* **EXERCISE AIM**
Copy out every entry below, replacing "maintenance sheet" with "calibration log" and changing nothing else. Leave out the pictures.
"""
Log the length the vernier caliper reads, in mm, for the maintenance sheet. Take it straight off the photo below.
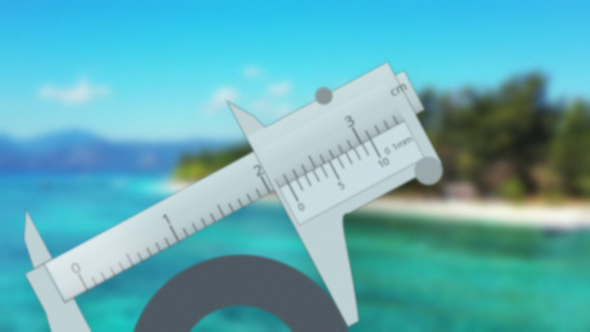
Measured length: 22.0 mm
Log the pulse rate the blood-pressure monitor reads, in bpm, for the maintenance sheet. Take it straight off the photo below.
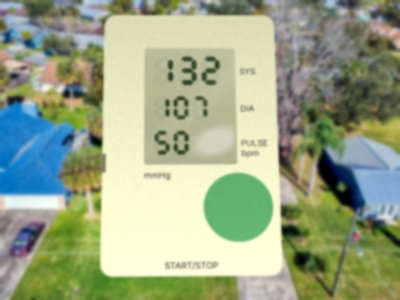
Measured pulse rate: 50 bpm
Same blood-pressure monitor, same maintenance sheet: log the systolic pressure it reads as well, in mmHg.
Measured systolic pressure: 132 mmHg
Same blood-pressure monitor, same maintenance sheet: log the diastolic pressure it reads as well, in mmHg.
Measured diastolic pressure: 107 mmHg
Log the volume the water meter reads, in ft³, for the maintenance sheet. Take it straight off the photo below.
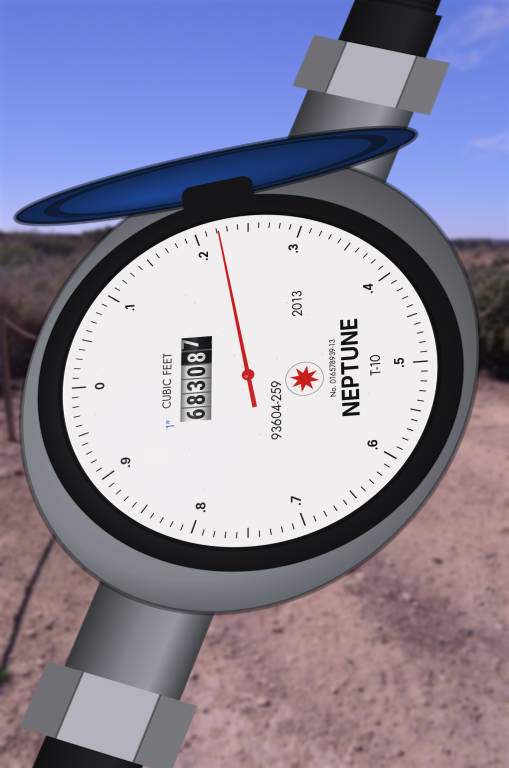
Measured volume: 683087.22 ft³
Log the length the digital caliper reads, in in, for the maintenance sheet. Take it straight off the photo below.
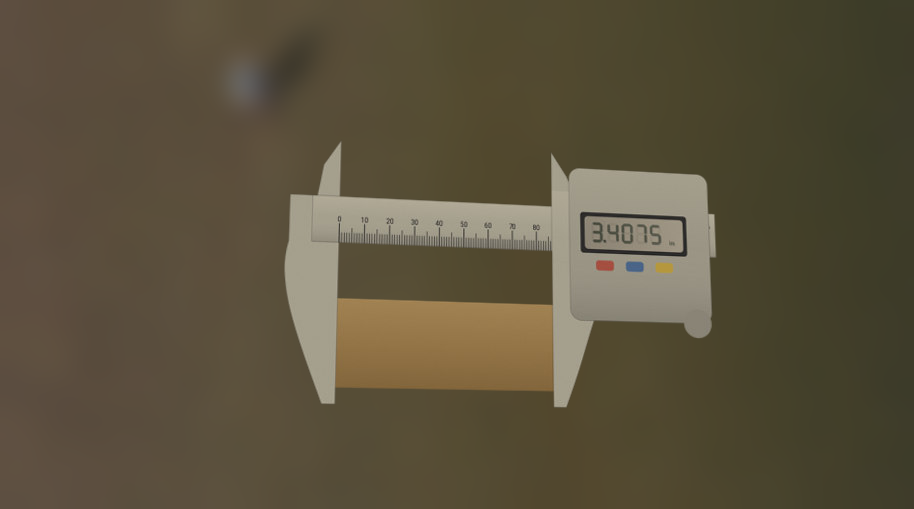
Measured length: 3.4075 in
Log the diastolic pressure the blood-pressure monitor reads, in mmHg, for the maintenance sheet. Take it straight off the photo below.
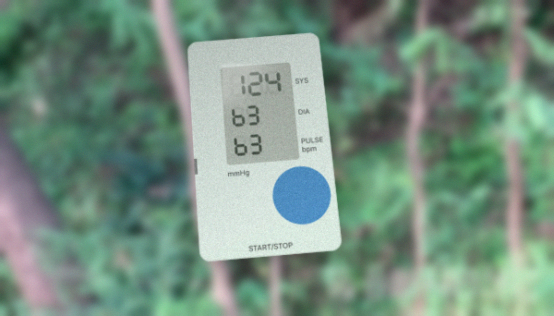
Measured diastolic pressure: 63 mmHg
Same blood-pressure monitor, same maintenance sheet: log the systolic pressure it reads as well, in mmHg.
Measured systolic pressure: 124 mmHg
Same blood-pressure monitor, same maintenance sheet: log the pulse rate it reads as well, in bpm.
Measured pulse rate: 63 bpm
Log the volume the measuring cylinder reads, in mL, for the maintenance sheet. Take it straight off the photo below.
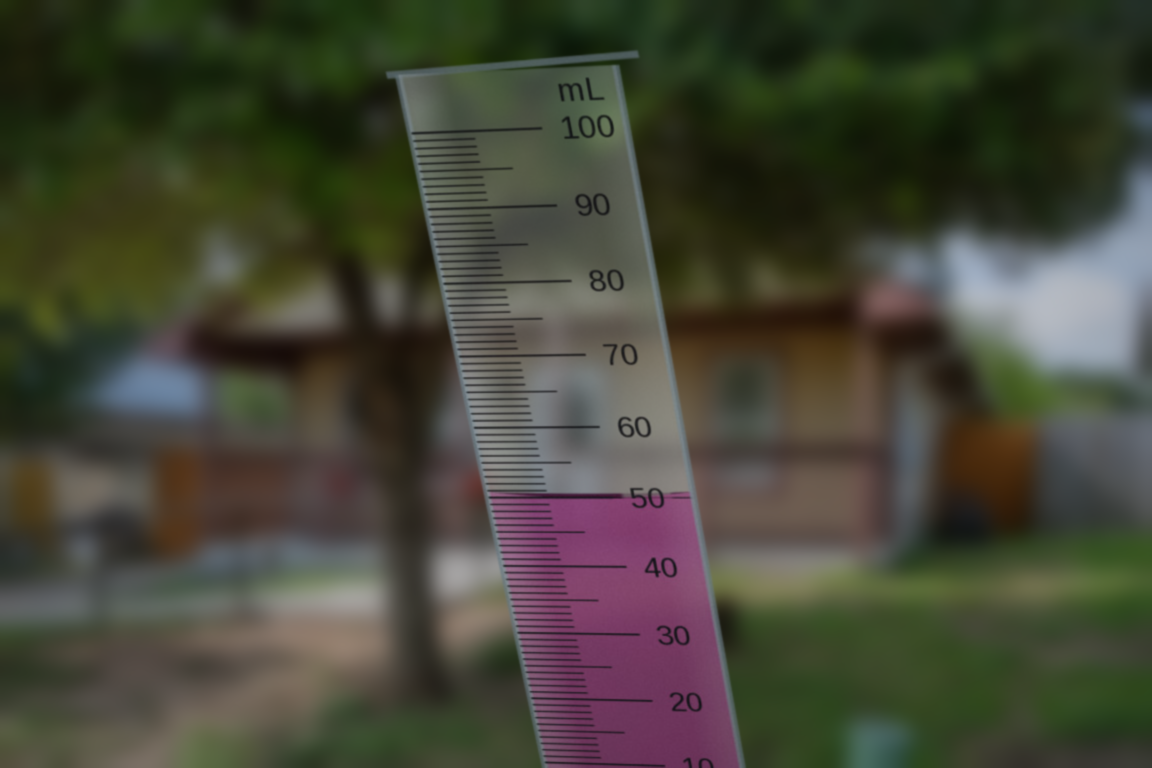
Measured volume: 50 mL
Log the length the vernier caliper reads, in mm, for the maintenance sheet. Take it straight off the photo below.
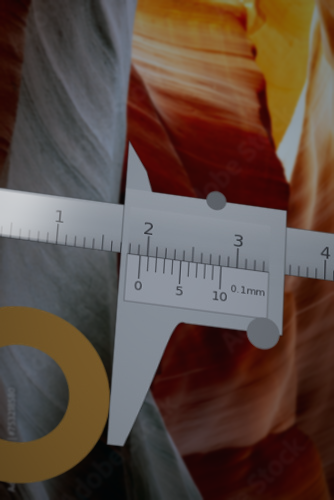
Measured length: 19.2 mm
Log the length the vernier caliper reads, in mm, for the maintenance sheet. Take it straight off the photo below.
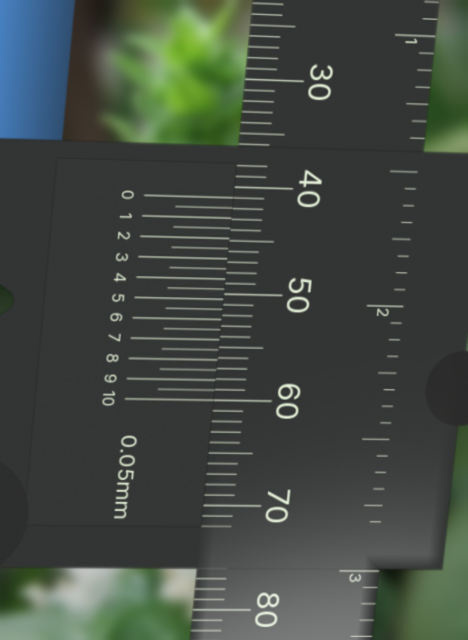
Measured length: 41.0 mm
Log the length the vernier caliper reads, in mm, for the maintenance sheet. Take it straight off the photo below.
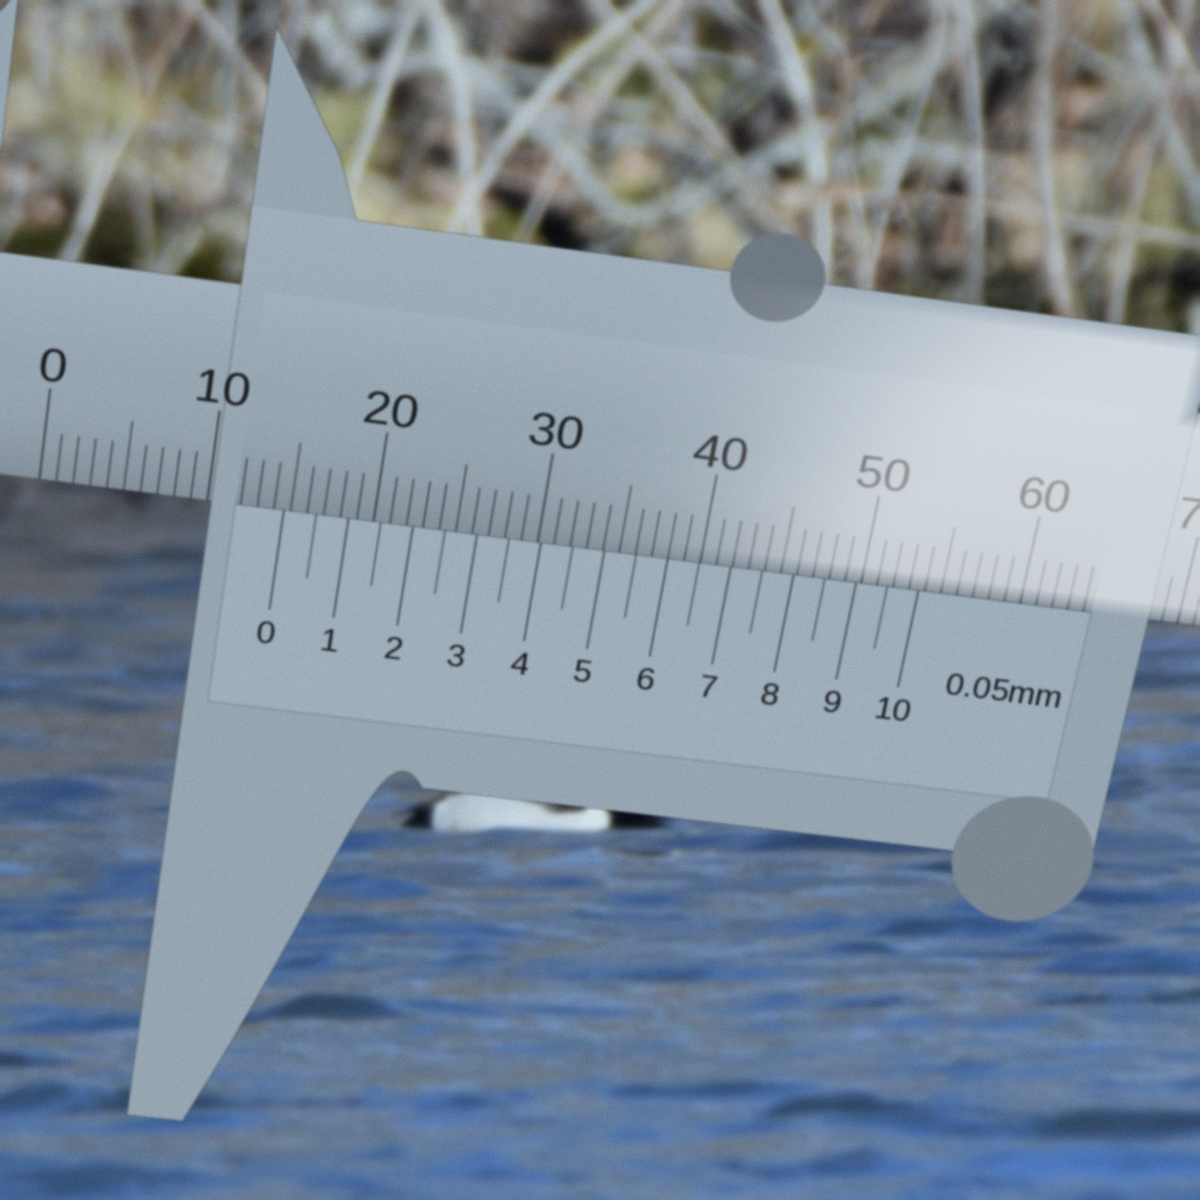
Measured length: 14.6 mm
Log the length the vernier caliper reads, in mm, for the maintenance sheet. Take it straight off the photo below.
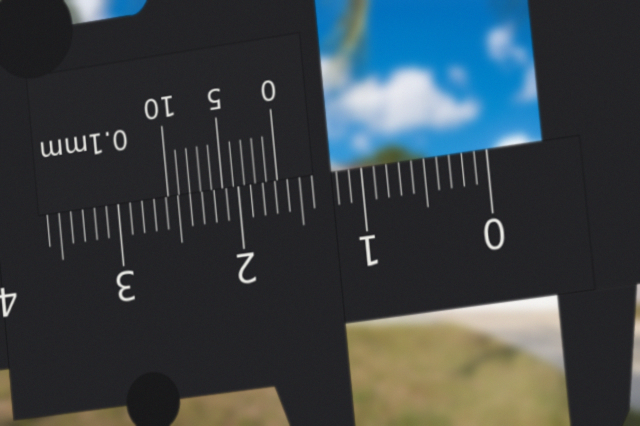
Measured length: 16.8 mm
"""
* **SOLUTION BELOW**
Log the length the vernier caliper reads, in mm, for the calibration log. Take it straight off the photo below.
Measured length: 22.0 mm
Log the pulse rate the blood-pressure monitor reads, in bpm, for the calibration log. Take it straight off the photo below.
Measured pulse rate: 50 bpm
Same blood-pressure monitor, same calibration log: log the systolic pressure it reads as well, in mmHg.
Measured systolic pressure: 132 mmHg
Same blood-pressure monitor, same calibration log: log the diastolic pressure it reads as well, in mmHg.
Measured diastolic pressure: 107 mmHg
Log the volume the water meter reads, in ft³, for the calibration log. Take it straight off the photo below.
Measured volume: 683087.22 ft³
Log the length the digital caliper reads, in in, for the calibration log. Take it straight off the photo below.
Measured length: 3.4075 in
Log the diastolic pressure the blood-pressure monitor reads, in mmHg, for the calibration log. Take it straight off the photo below.
Measured diastolic pressure: 63 mmHg
Same blood-pressure monitor, same calibration log: log the systolic pressure it reads as well, in mmHg.
Measured systolic pressure: 124 mmHg
Same blood-pressure monitor, same calibration log: log the pulse rate it reads as well, in bpm.
Measured pulse rate: 63 bpm
Log the volume the measuring cylinder reads, in mL, for the calibration log. Take it straight off the photo below.
Measured volume: 50 mL
Log the length the vernier caliper reads, in mm, for the calibration log. Take it straight off the photo below.
Measured length: 19.2 mm
Log the length the vernier caliper reads, in mm, for the calibration log. Take it straight off the photo below.
Measured length: 41.0 mm
Log the length the vernier caliper reads, in mm, for the calibration log. Take it straight off the photo below.
Measured length: 14.6 mm
Log the length the vernier caliper reads, in mm, for the calibration log. Take it straight off the photo below.
Measured length: 16.8 mm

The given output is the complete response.